Reeferman Early Purple Kush: canadianhempco.com/index.php?main_page=product_info&products_id=1186


----------



## Sol (Oct 24, 2011)

i just read some nasty stuff about them on another board. Strange,... they were discussing the same strain.


----------



## suburban (Oct 24, 2011)

Ripoff alert! Ripoff alert! Ripoff alert!!  Widely regarded as a total sham company (which is why they always have in stock everything you could ever want, unlike _real_ seed co's) They advertised having Leprechaun Seed Co. products when the owner himself said here on MP that he (at that time) only offered seeds through Hemp Depot.  You may get seeds, but they most likely wont be anything but bagseeds.

And what legit co. offers seeds for almost $500 a pack and claim 50% THC AND almost 1000gm/m2 yields? Check out their BC Seeds line.

hXXp://canadianhempco.com/index.php?main_page=product_info&cPath=4_102_116&products_id=1285

Steer clear of these scumbags.     /rant off/


----------



## dman1234 (Oct 24, 2011)

put this in google, i would stay far away from them.

"canadianhempco.com review"


----------



## YYZ Skinhead (Oct 24, 2011)

Sheeeesh.  Every article in the top ten says they blow.  Thank goodness I asked here before I dumped 80 clams on future rope.


----------



## YYZ Skinhead (Oct 24, 2011)

PuffinNugs said:
			
		

> if you find reeferman seeds grab them, not saying from that place but any legit place only has a few packs left before they are gone for good. i missed out on some great strains from them myself.

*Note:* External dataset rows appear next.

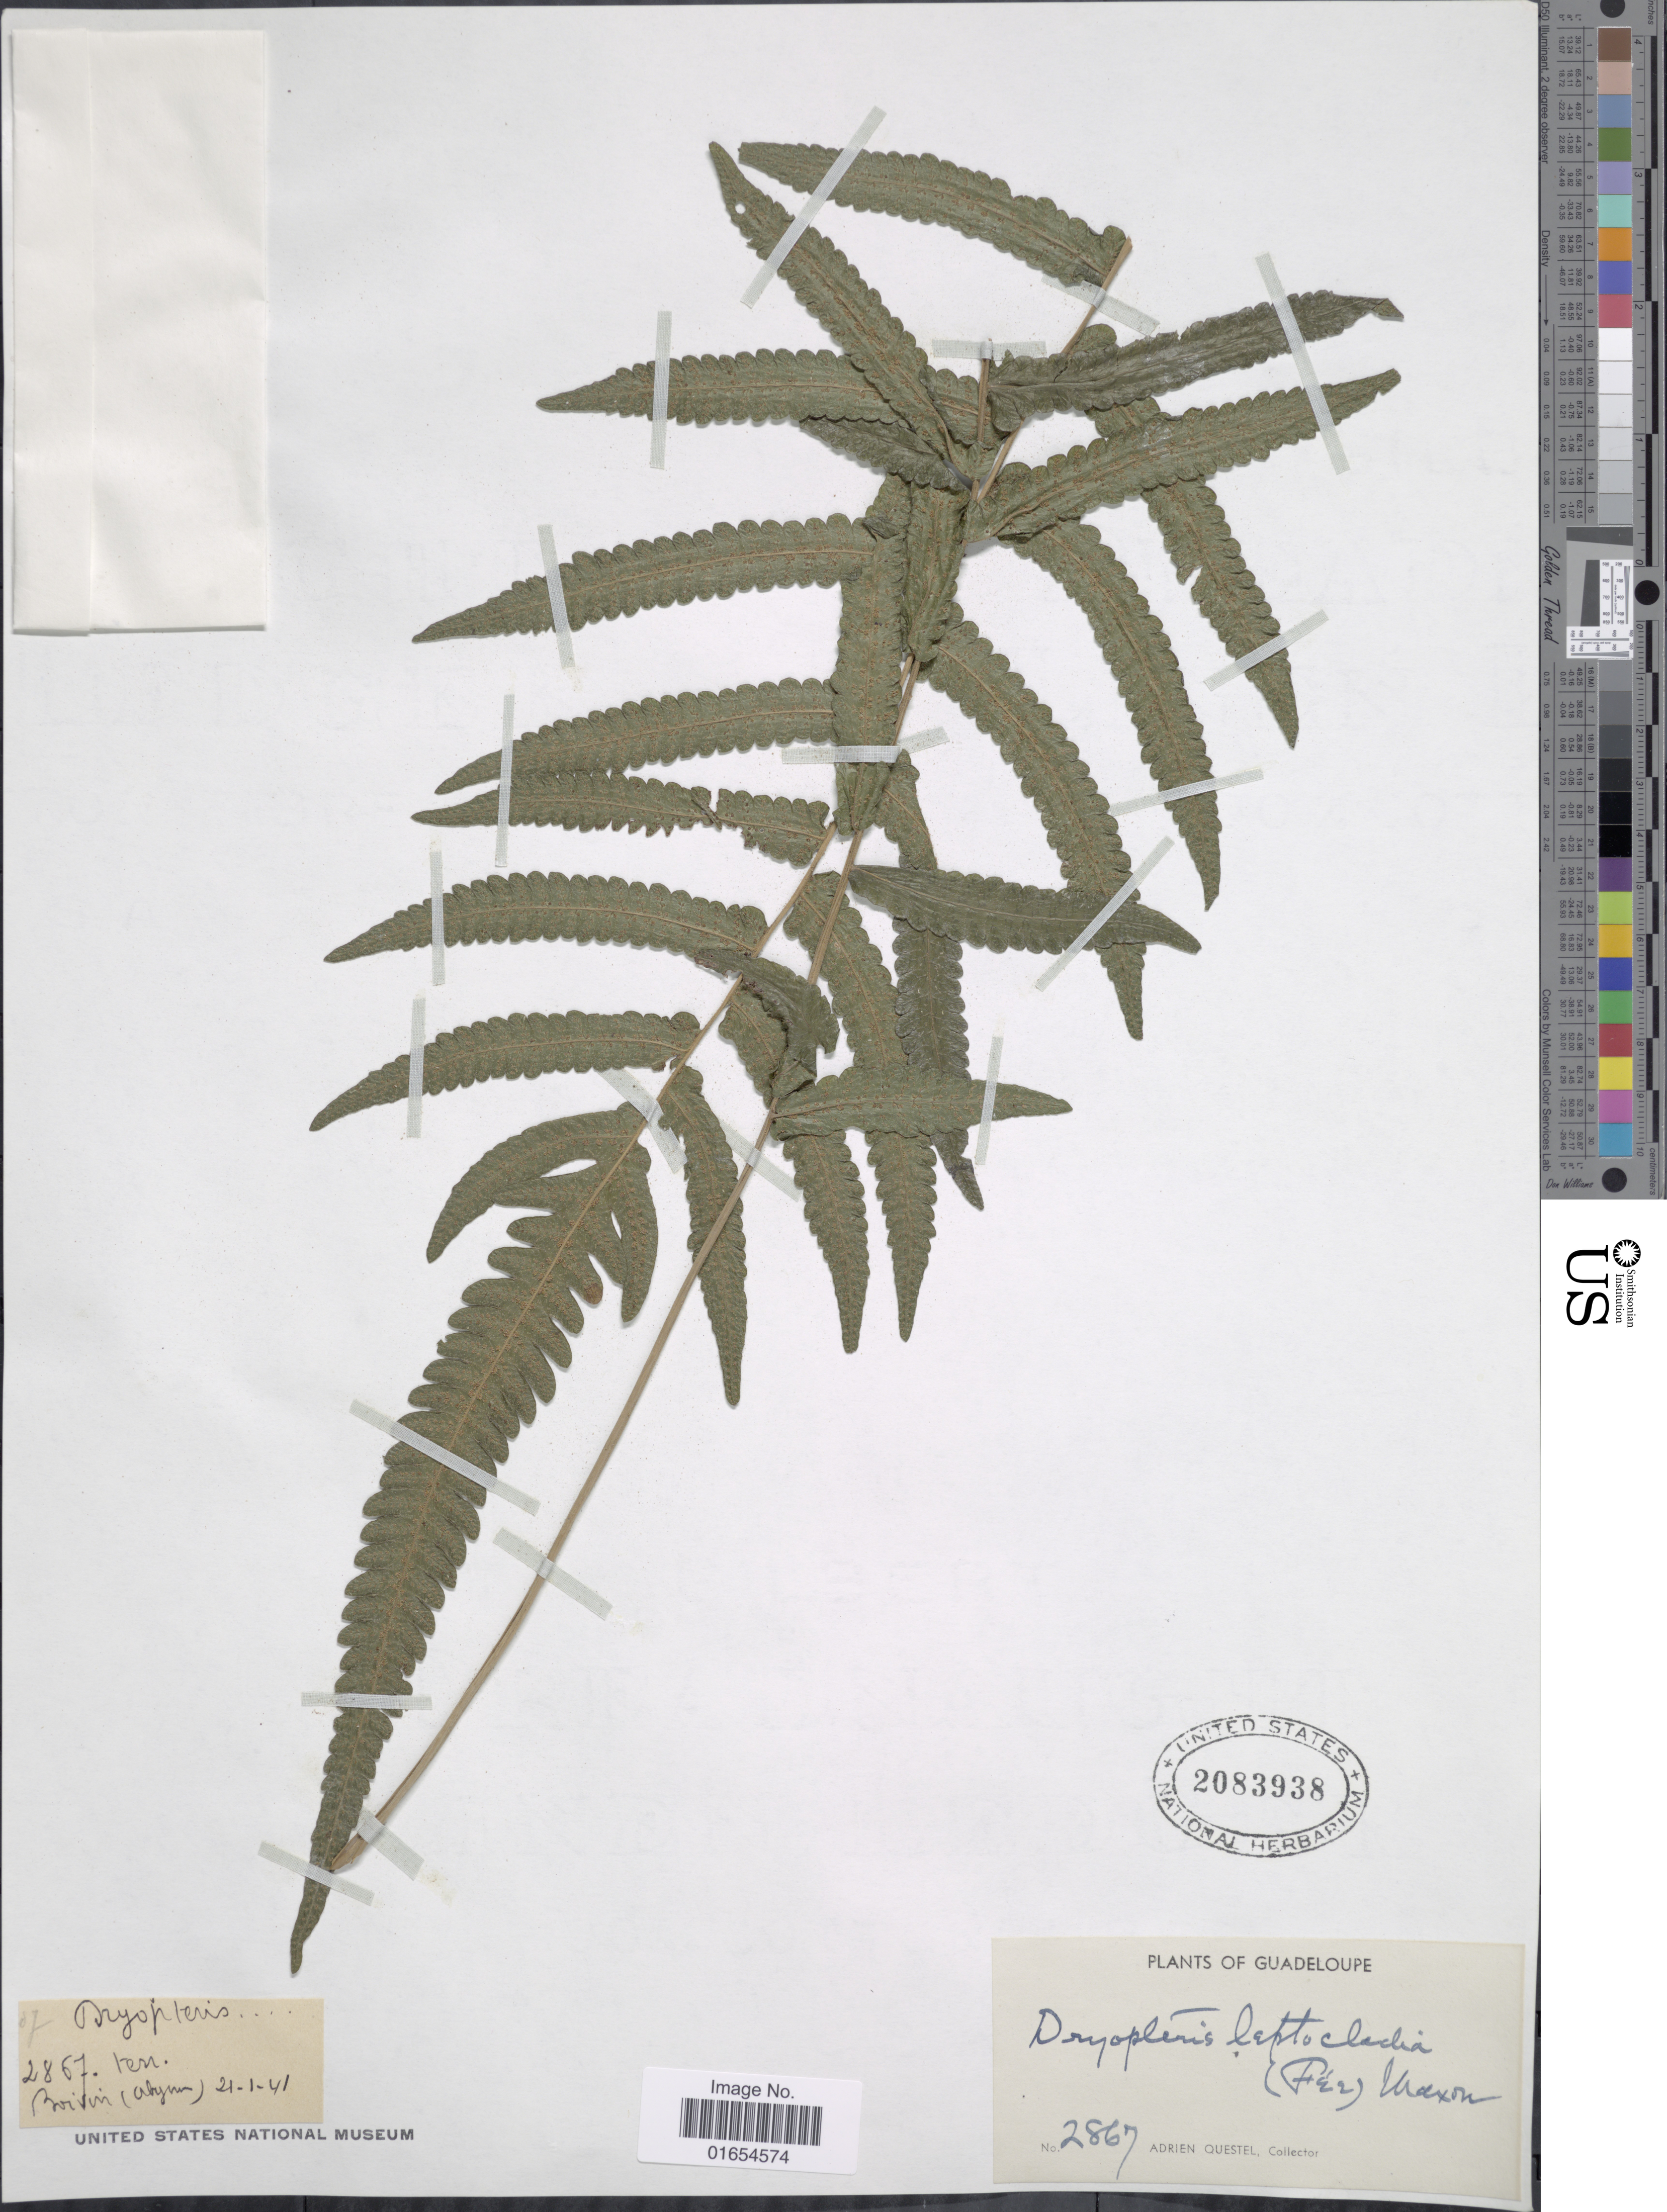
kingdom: Plantae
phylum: Tracheophyta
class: Polypodiopsida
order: Polypodiales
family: Thelypteridaceae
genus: Goniopteris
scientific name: Goniopteris leptocladia (Fée) comb. nov., ined 2015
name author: (Fée)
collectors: A. Questel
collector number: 2867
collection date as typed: Transcribed d/m/y: 21/1/41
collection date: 1941-01-21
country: Guadeloupe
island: Leeward Is.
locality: Boivin, Abymes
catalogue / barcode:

They no longer produce?  AS had the EPK but it says "discontinued".


----------



## Sol (Oct 24, 2011)

Blue Elephant seeds will get you 12 pounds per plant outdoors. Hmm, only 12?

  Yeah everything i've seen says its prolly not all its' cracked up to be.


----------



## YYZ Skinhead (Oct 25, 2011)

Green mojo all around for the info.  :aok:


----------



## old52hippie (Dec 12, 2011)

The Canadianhempco.com is bogus.....just a heads up. Peace, Colin


----------